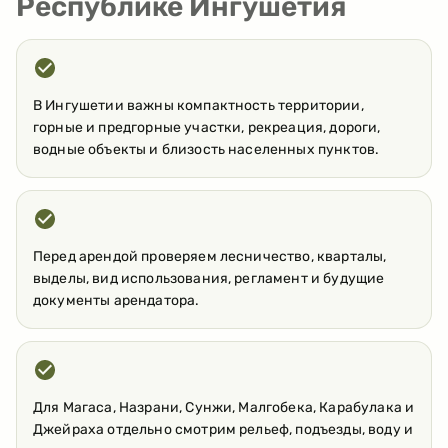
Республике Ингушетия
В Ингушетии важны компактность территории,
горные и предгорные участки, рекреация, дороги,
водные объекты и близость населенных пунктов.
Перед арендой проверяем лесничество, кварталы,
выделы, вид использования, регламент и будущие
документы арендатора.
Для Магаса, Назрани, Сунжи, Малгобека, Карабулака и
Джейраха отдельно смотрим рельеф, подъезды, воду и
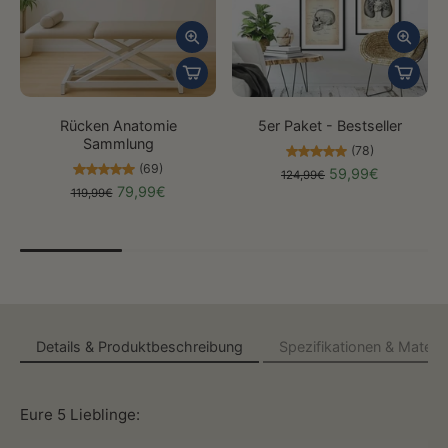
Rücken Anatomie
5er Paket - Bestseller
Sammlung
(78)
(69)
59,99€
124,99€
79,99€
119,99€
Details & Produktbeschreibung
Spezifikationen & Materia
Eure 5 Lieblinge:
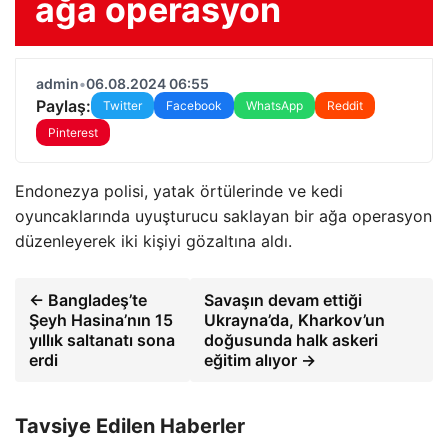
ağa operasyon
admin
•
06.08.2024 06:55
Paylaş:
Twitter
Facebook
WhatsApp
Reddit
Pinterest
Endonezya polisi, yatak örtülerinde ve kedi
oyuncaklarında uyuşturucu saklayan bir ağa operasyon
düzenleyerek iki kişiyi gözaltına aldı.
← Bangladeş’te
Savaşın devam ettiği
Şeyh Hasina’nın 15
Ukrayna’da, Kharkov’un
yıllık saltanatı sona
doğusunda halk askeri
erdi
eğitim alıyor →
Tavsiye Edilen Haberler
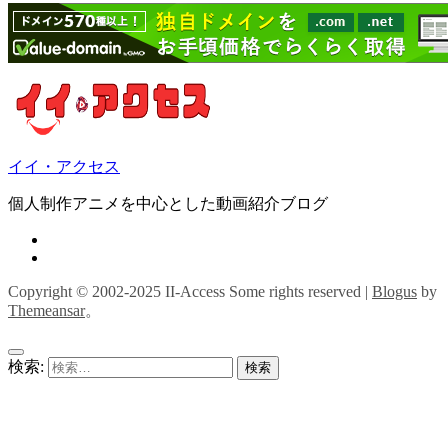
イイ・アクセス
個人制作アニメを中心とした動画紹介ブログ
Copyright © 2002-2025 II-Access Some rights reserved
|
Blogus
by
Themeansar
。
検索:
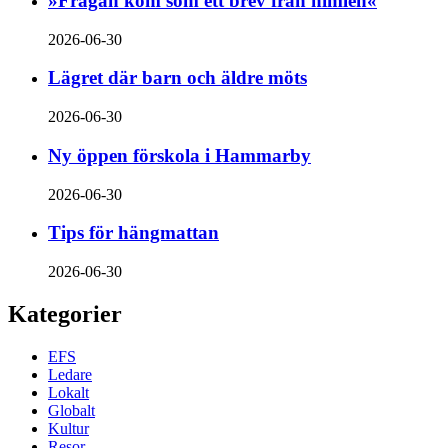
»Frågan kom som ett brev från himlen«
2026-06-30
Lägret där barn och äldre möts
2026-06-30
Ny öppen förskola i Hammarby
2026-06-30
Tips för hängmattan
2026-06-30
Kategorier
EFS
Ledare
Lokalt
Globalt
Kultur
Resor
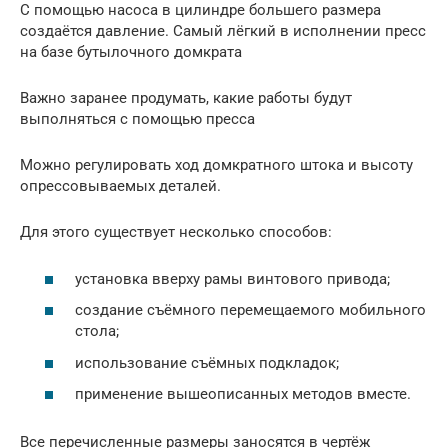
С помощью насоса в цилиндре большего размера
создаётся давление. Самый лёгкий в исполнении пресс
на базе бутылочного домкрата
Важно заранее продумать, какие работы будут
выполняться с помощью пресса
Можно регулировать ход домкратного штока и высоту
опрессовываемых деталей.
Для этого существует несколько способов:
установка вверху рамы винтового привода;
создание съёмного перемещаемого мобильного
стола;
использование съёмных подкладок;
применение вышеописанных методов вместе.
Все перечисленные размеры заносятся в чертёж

**THE TASK**
Return each line in the entries above that contains the word "помощью".

**SOLUTION TO THE EXERCISE**
С помощью насоса в цилиндре большего размера
выполняться с помощью пресса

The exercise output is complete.